So I launched my first Twitter bot today: The Gas Face Bot, a bot that simply picks a random proper noun from a huge list taken from CMU's NELL project, and tweets it out in the the form "_____ gets the #gasface". With approximately 2.5 million nouns, I think this bot will own that hashtage for quite some time.
Picking a random piece of data from 2.5 million choices turned out to be a sticky wicket, especially since I was using Google Apps Script to run the bot. Do I store the data in the PropertiesService? In a cloud MySQL database? I churned through a couple of ideas before I hit on the simple idea of storing the data in text files; that is, split the 2.5 million item list into files 10,000 lines long (using the beloved Unix command split, which I stupidly did not use after trying to roll my own inefficient text splitter), store the files in a Google Drive directory, and write code to access these files using the DriveApp class.
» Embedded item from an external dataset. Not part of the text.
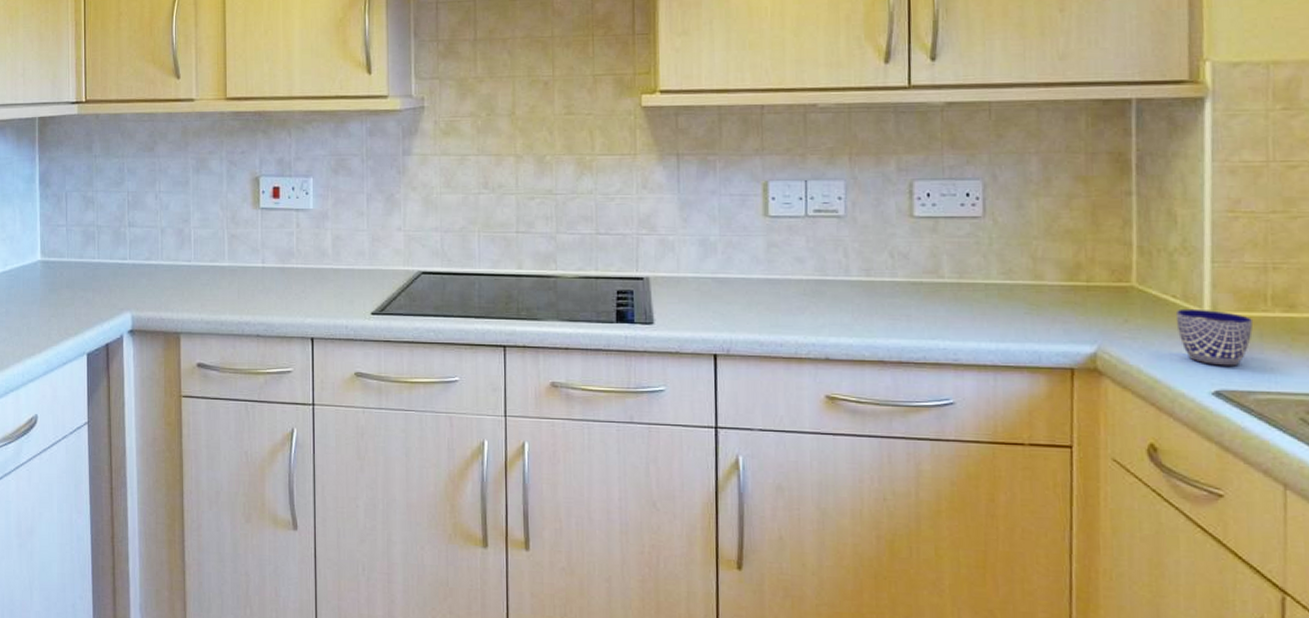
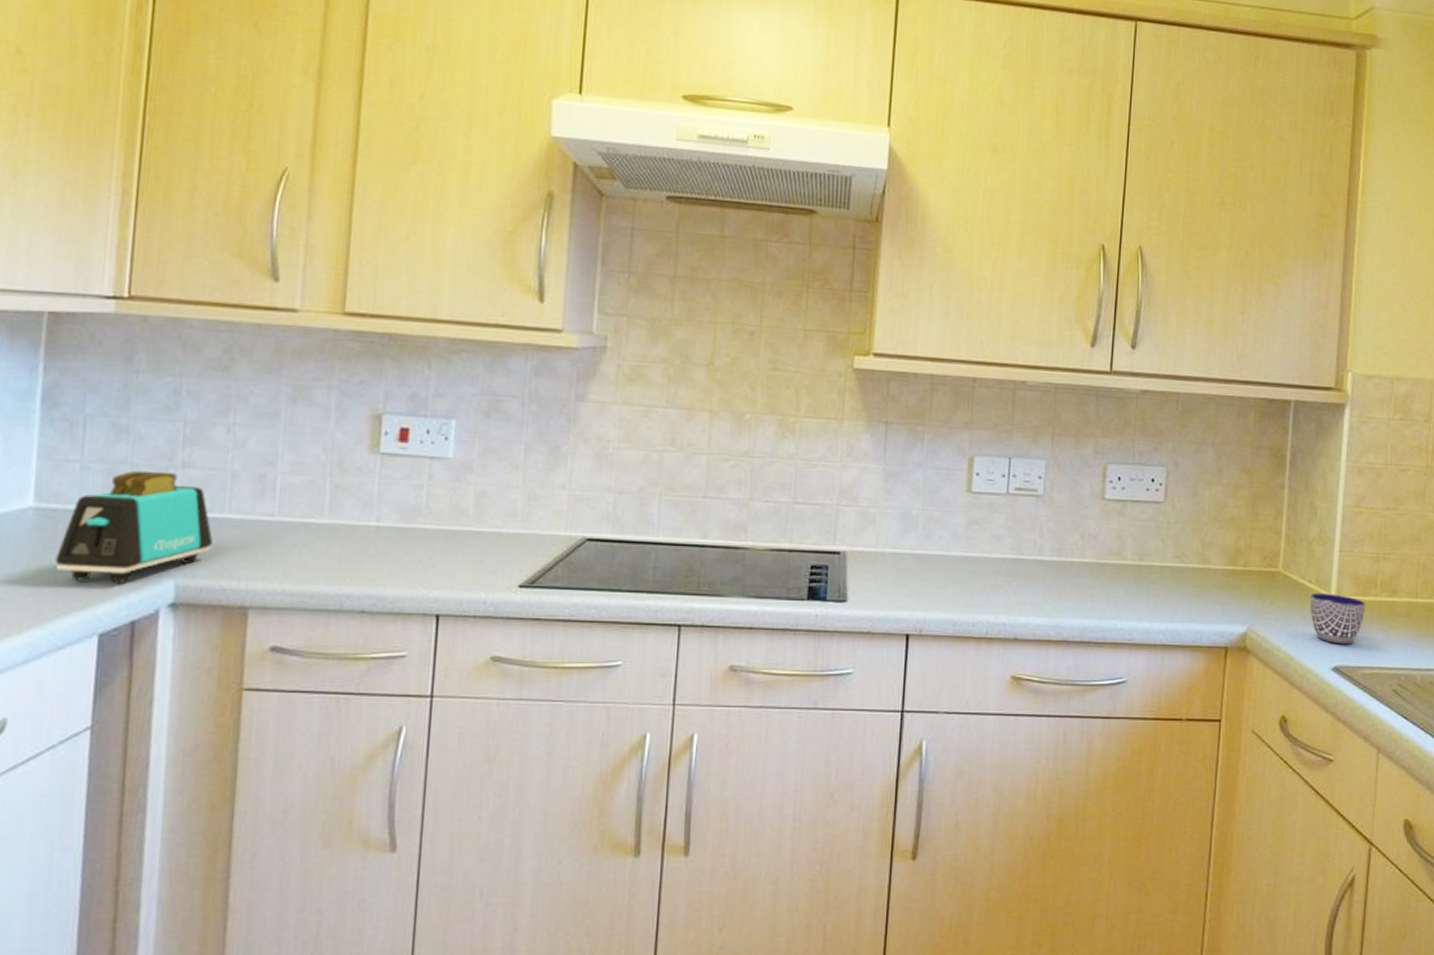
toaster: none [57,230,152,315] -> present [56,470,213,583]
Splitting up the files made it much easier to handle the data in GS (it's only a few thousand lines, which can quickly be split up into an Array), and made it much more likely to pick a random item somewhere in the middle of the list. So imagine my surprise when one of the very first tweets it sent out referenced one of my wife's favorite bands:
Julie Ruin gets the #gasface— The Gas Face Bot (@thegasfacebot) January 18, 2016
I think this was the Twitter bot gods sending me a message, but I can't figure out if it's a good or bad omen.